Document extract »
● ● ● ●

Vance visits the US-Mexico border to tout Trump’s immigration crackdown

Vance visits the US-Mexico border to tout Trump’s immigration crackdown
  • Vance will be joined in Eagle Pass, Texas, by Defense Secretary Pete Hegseth and Director of National Intelligence Tulsi Gabbard
  • The White House says Vance is set to tour the border, hold a roundtable with local, state, and federal officials and visit a detention facility

TEXAS: Vice President JD Vance is visiting the US-Mexico border on Wednesday to highlight the tougher immigration policies that the White House says has led to dramatically fewer arrests for illegal crossings since Donald Trump began his second term.
Vance will be joined in Eagle Pass, Texas, by Defense Secretary Pete Hegseth and Director of National Intelligence Tulsi Gabbard as the highest-ranking members of Trump’s Republican administration to visit the southern border.
The White House says Vance is set to tour the border, hold a roundtable with local, state, and federal officials and visit a detention facility. State authorities and local activists say Vance’s itinerary also likely includes a visit to Shelby Park, a municipal greenspace along the Rio Grande that Republican Gov. Greg Abbott seized from federal authorities last year in a feud with the Biden administration. Abbott accused that administration of not doing enough to curb illegal crossings.
“Border security is national security,” Hegseth told Fox News before the trip. He added, “We’re sending those folks home, and we’re not letting more in. And you’re seeing that right now.”
Trump made a crackdown on immigration a centerpiece of his reelection campaign, pledging to halt the tide of migrants entering the US and stop the flow of fentanyl crossing the border. As part of that effort, he imposed 25 percent tariffs on imports from Mexico and Canada, saying neither is doing enough to address drug trafficking and illegal immigration.
“They are now strongly embedded in our country. But we are getting them out and getting them out fast,” Trump said of migrants living in the US illegally as he delivered an address to a joint session of Congress on Tuesday night.
Although Trump has not made a trip to the border since Inauguration Day, the visit of three of his top officials is evidence of the scope of his administration’s focus on the issue. He has tasked agencies across the federal government with working to overhaul border and immigration policy, moving well beyond the Department of Homeland Security, the traditional home of most such functions.
Arrests for illegal border crossings from Mexico plummeted 39 percent in January from a month earlier, though they’ve been falling sharply since well before Trump took office on Jan. 20 from an all-time high of 250,000 in December 2023. Since then, Mexican authorities increased enforcement within their own borders and President Joe Biden, a Democrat, introduced severe asylum restrictions early last summer.
The Trump administration has showcased its new initiatives, including putting shackled immigrants on US military planes for deportation fights and sending some to the US lockup at Guantanamo Bay in Cuba. It has also expanded federal agents’ arrests of people in the US illegally and abandoned programs that gave some permission to stay.

● ● ● ●

Your objective »
According to the article on Vance's border visit, by what percent did arrests for illegal crossings from Mexico drop in January compared with the month before? The lines after this point are separate material with no connection to the article.

Record excerpts »
● ● ● ●

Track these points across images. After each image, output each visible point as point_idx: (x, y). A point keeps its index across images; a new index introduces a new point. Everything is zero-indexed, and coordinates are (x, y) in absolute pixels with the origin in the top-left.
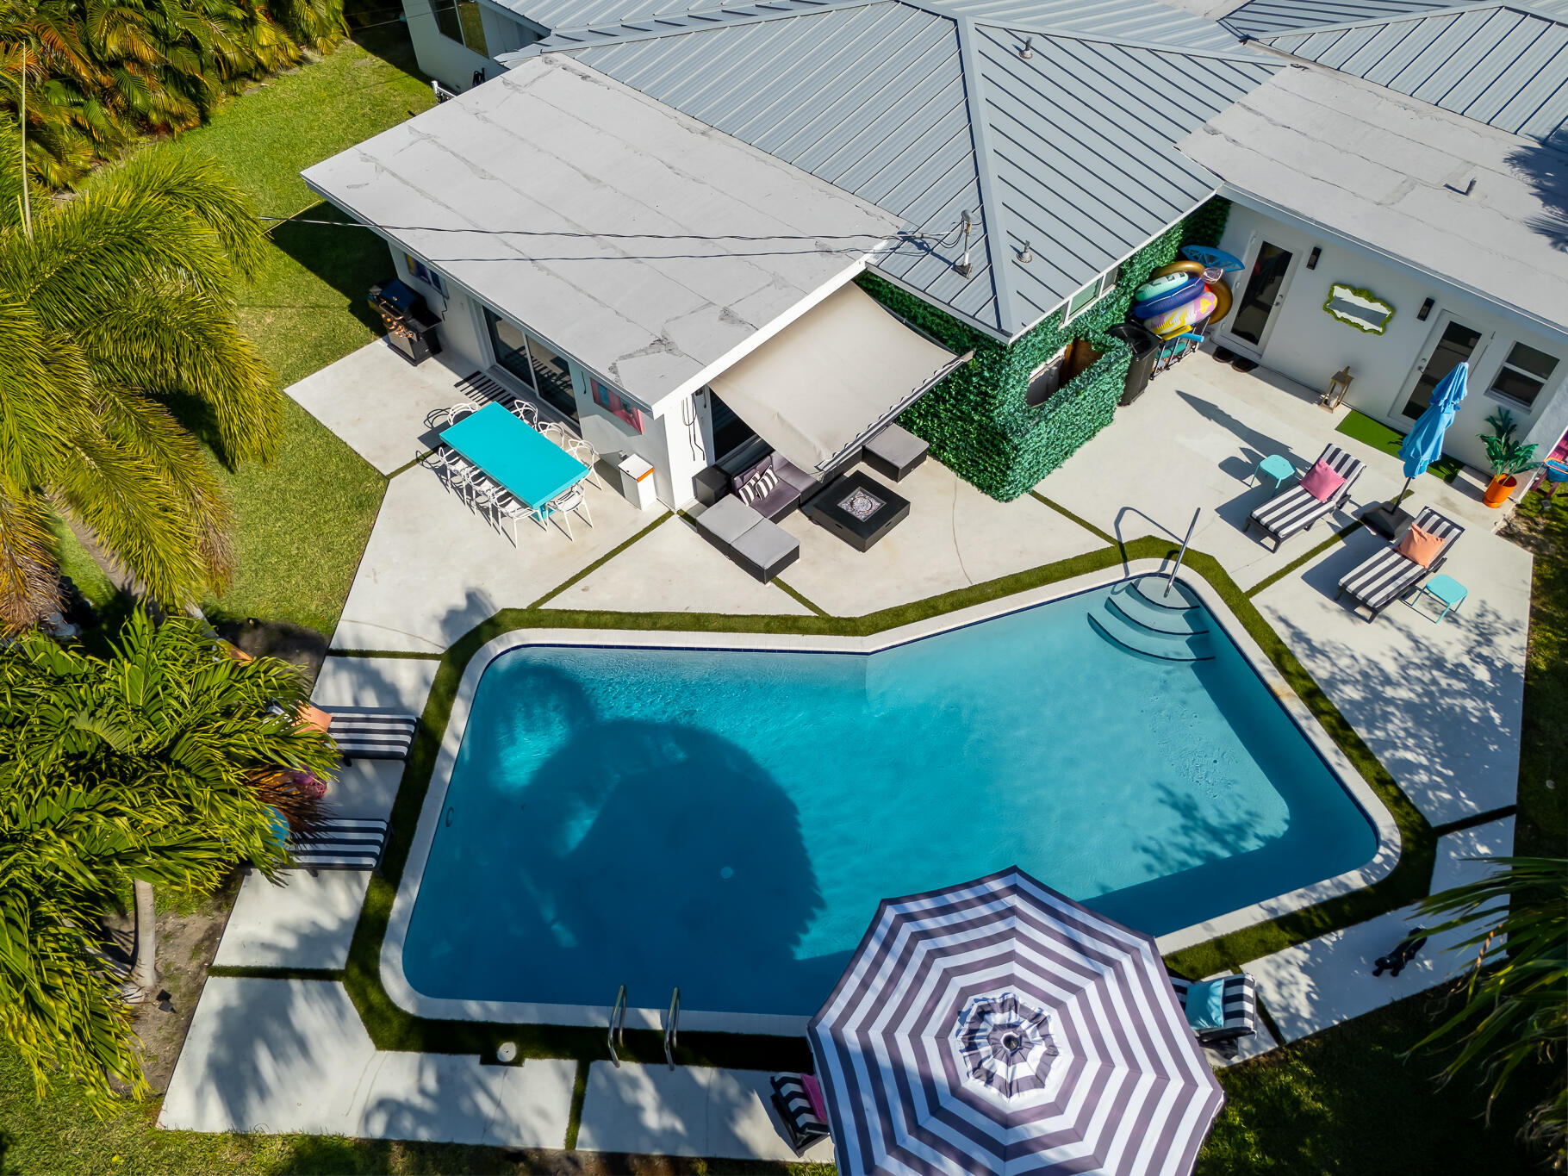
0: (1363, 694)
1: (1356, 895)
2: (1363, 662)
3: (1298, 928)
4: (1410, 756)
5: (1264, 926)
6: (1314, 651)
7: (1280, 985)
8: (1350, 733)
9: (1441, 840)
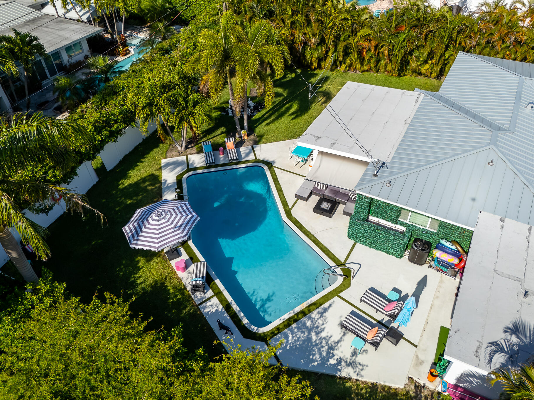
0: (309, 326)
1: (240, 321)
2: (323, 327)
3: (228, 307)
4: (290, 338)
5: (227, 301)
6: (322, 314)
7: (211, 305)
8: (292, 322)
9: (264, 343)
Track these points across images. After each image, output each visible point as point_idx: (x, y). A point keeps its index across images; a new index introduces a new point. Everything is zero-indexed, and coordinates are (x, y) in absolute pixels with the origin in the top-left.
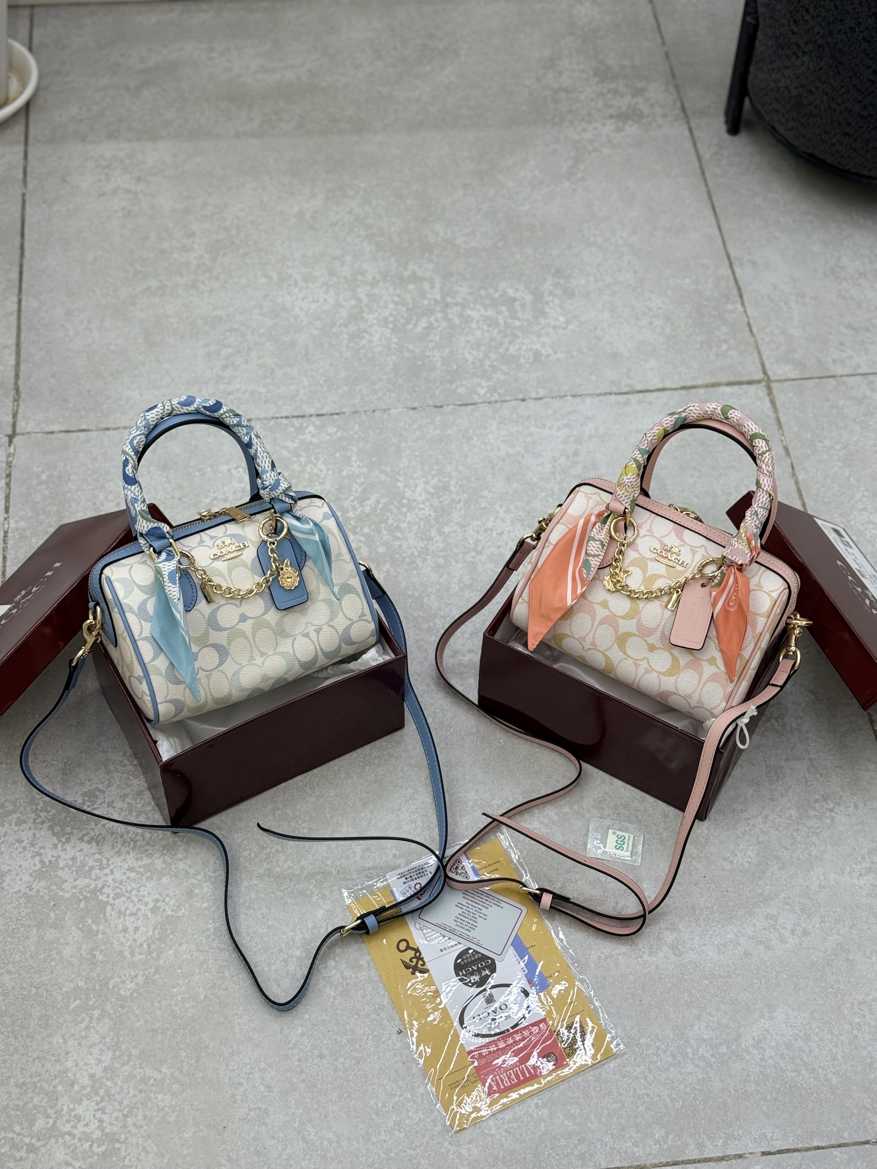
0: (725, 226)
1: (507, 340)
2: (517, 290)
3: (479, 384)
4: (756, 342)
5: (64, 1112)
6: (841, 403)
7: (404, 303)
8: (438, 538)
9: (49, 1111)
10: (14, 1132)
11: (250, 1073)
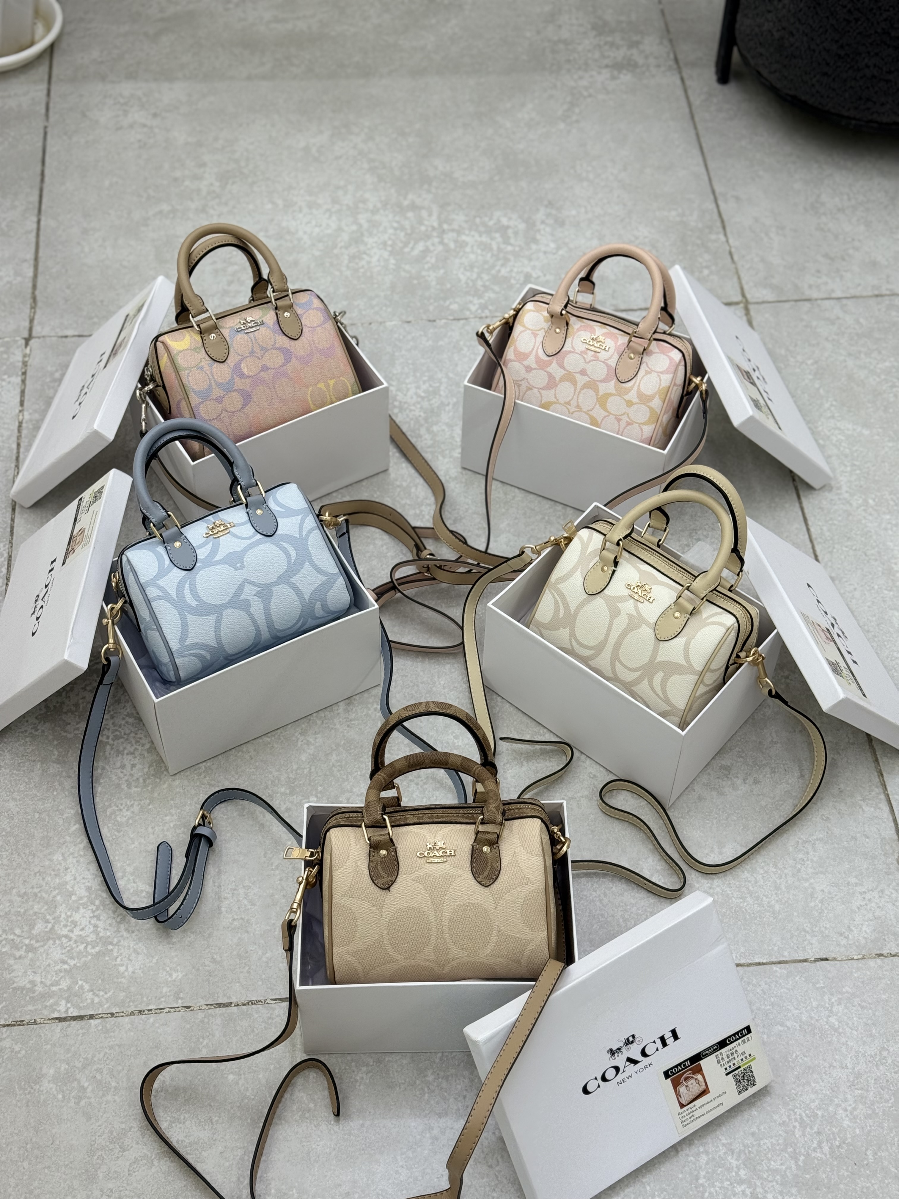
0: (711, 165)
1: (500, 263)
2: (510, 219)
3: (471, 302)
4: (736, 269)
5: (61, 919)
6: (814, 323)
7: (402, 228)
8: (427, 436)
9: (48, 917)
10: (15, 934)
11: (234, 890)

● ● ● ●

Reply »
39 percent